Task item:
Each line from the one holding "Fig. 1 ROC curve" to the last line below must be restated word for word, and no picture may be included.
*** Opening of Records to process ***
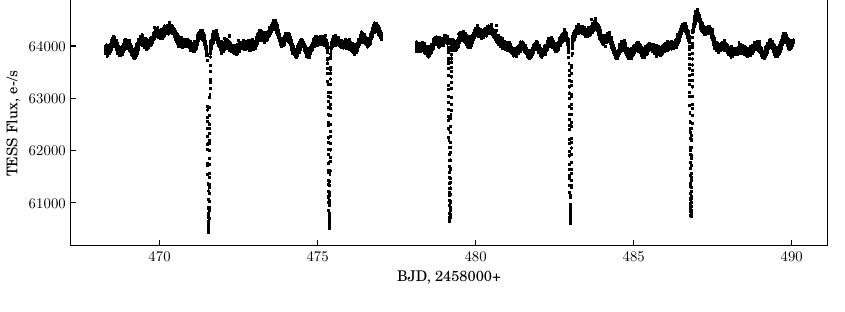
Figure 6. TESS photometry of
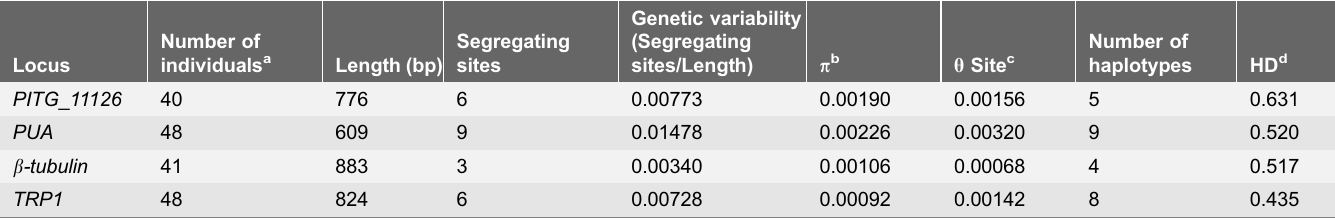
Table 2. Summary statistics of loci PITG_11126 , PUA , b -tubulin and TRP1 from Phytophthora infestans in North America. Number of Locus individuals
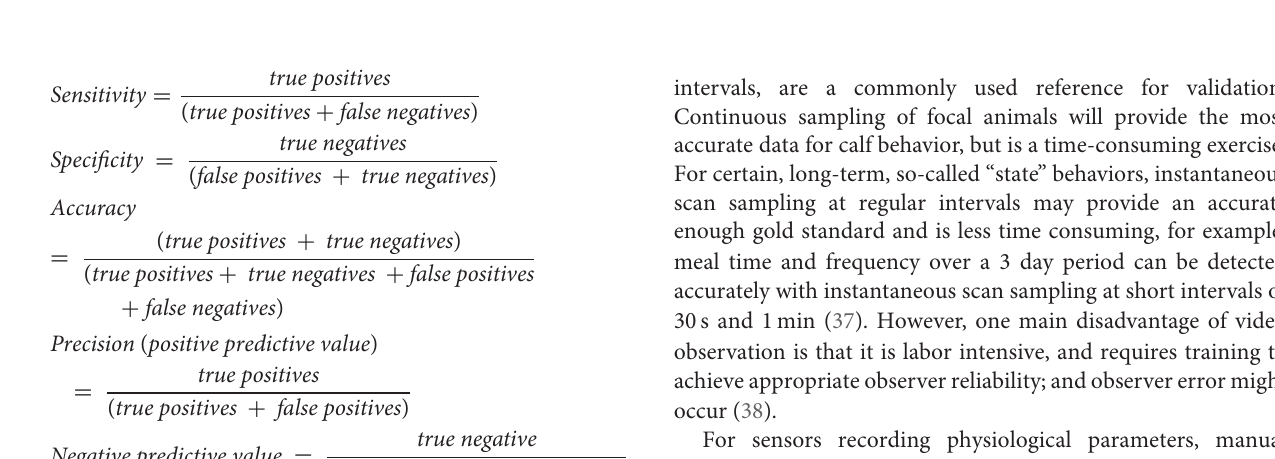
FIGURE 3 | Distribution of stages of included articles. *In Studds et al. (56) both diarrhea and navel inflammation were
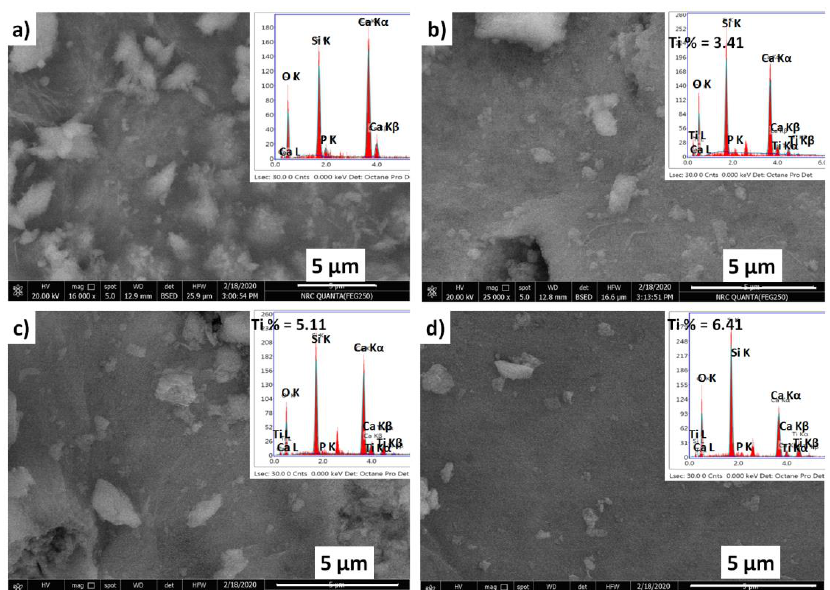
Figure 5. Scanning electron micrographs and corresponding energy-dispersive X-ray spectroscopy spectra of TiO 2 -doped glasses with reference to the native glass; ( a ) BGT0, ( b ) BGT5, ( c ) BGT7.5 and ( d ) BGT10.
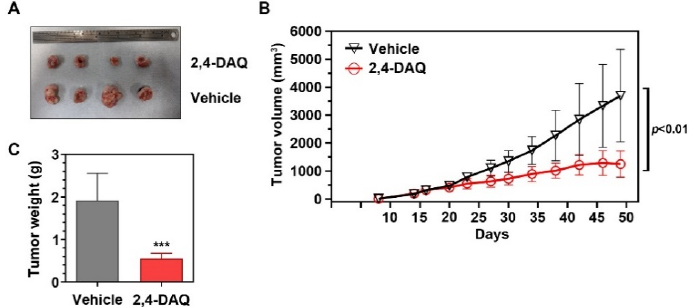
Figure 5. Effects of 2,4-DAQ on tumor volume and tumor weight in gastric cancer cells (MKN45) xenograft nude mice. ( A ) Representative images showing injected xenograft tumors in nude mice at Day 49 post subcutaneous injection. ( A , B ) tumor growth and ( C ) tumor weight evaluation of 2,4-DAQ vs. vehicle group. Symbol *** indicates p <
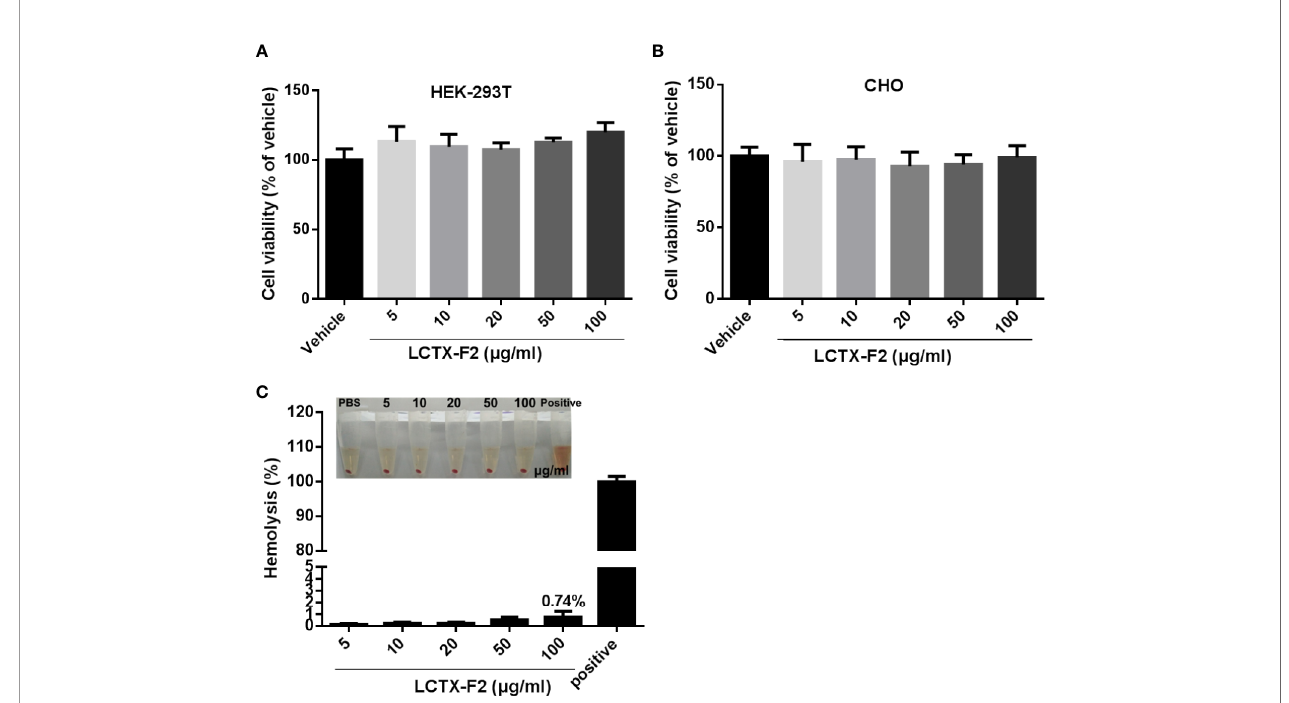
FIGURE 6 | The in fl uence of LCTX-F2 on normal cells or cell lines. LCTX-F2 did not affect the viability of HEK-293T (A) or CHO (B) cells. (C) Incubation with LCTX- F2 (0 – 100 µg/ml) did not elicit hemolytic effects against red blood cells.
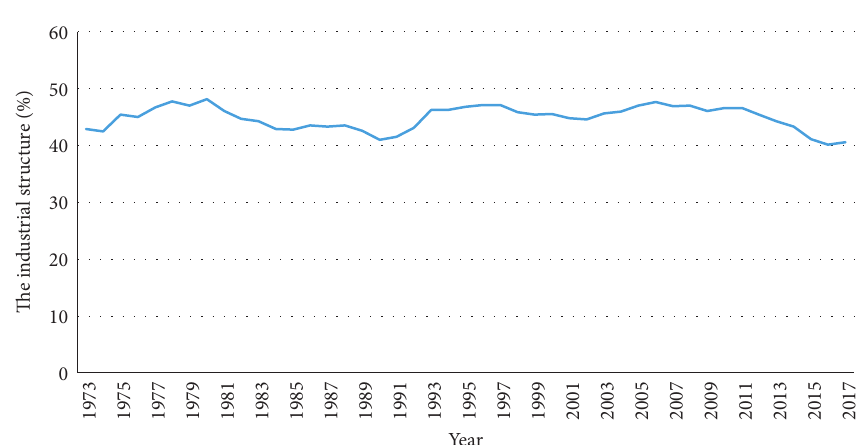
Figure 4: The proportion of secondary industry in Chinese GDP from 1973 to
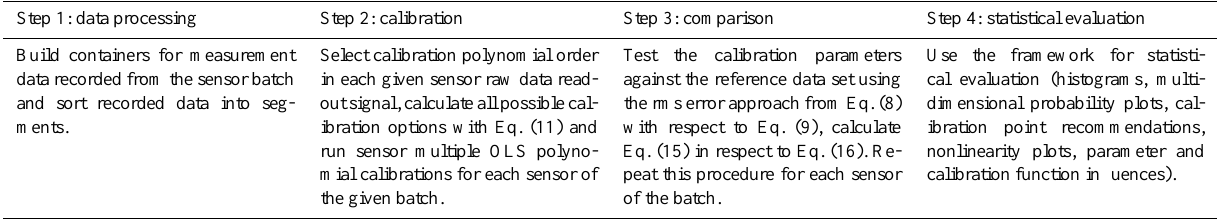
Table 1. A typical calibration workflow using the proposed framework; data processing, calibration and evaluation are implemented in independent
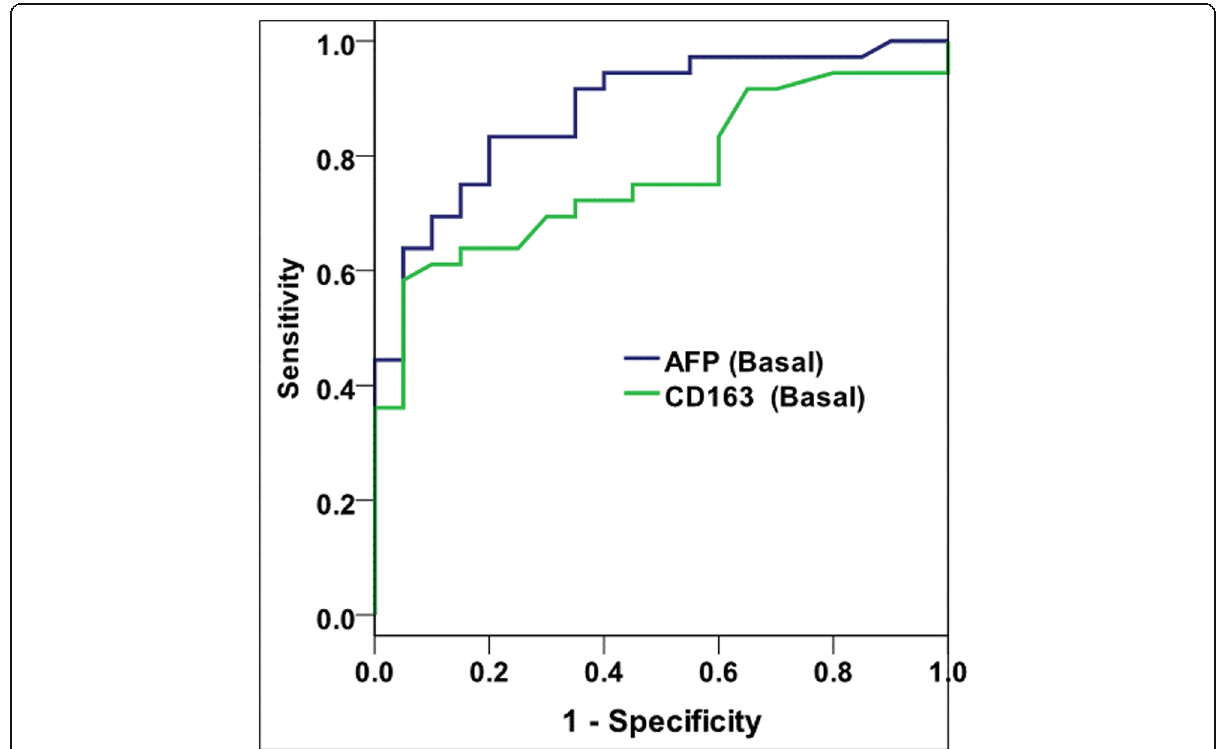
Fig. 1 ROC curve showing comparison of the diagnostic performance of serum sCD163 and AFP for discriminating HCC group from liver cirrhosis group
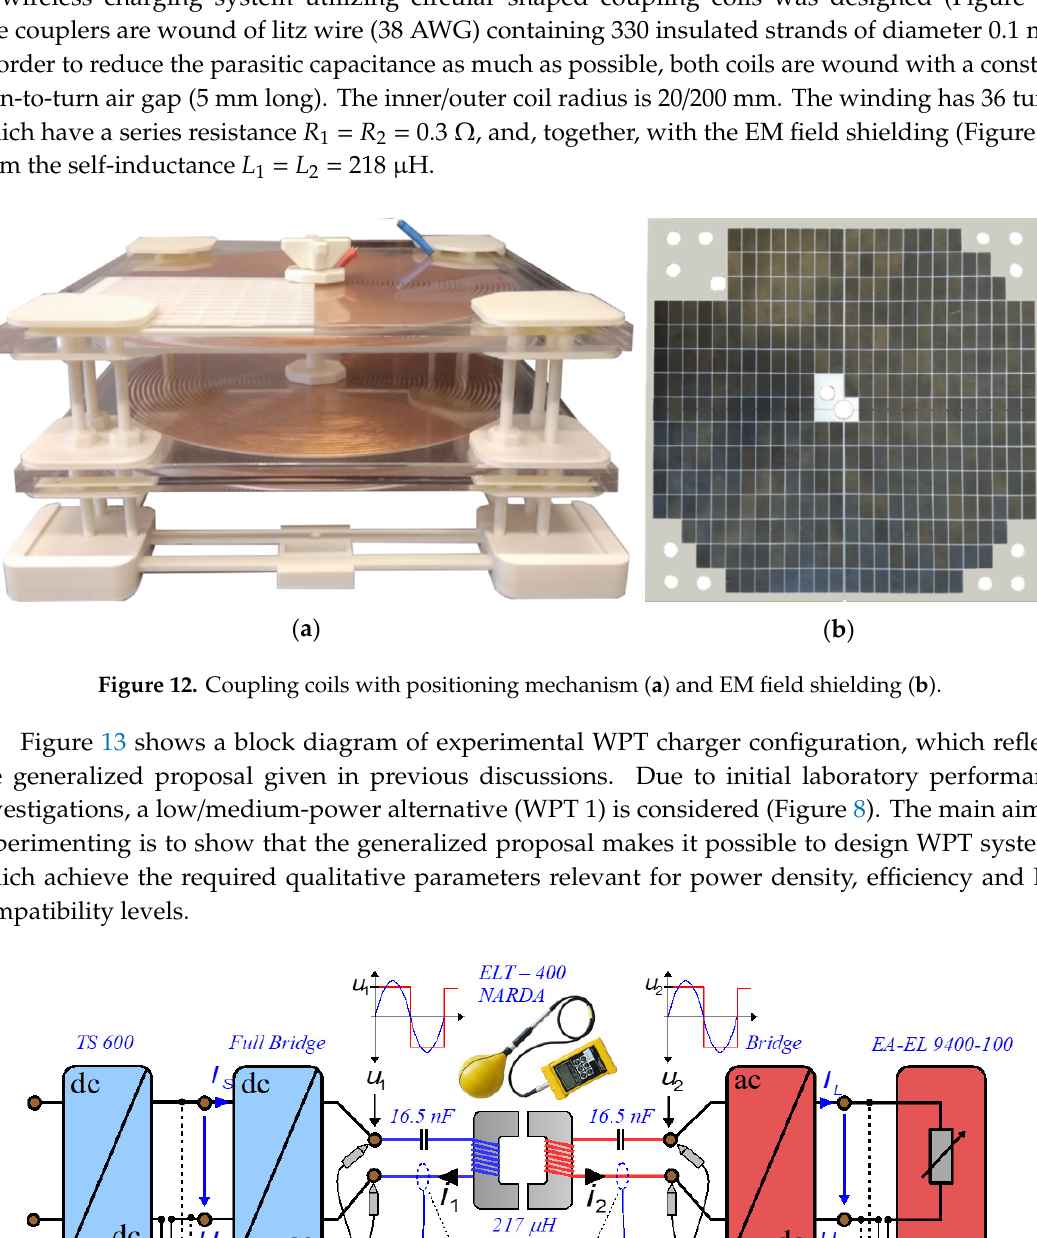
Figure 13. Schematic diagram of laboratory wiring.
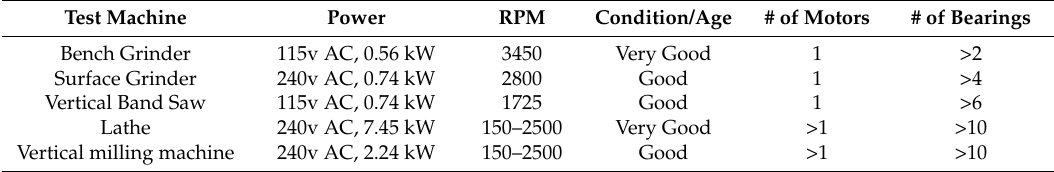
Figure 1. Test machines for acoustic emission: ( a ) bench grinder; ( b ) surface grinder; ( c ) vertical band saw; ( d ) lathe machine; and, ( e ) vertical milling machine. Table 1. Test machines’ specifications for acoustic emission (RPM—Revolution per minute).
*** Close of Records to process ***
Solution for this task:
Fig. 1 ROC curve showing comparison of the diagnostic performance of serum sCD163 and AFP for discriminating HCC group from liver cirrhosis group
Figure 13. Schematic diagram of laboratory wiring.
Figure 1. Test machines for acoustic emission: ( a ) bench grinder; ( b ) surface grinder; ( c ) vertical band saw; ( d ) lathe machine; and, ( e ) vertical milling machine. Table 1. Test machines’ specifications for acoustic emission (RPM—Revolution per minute).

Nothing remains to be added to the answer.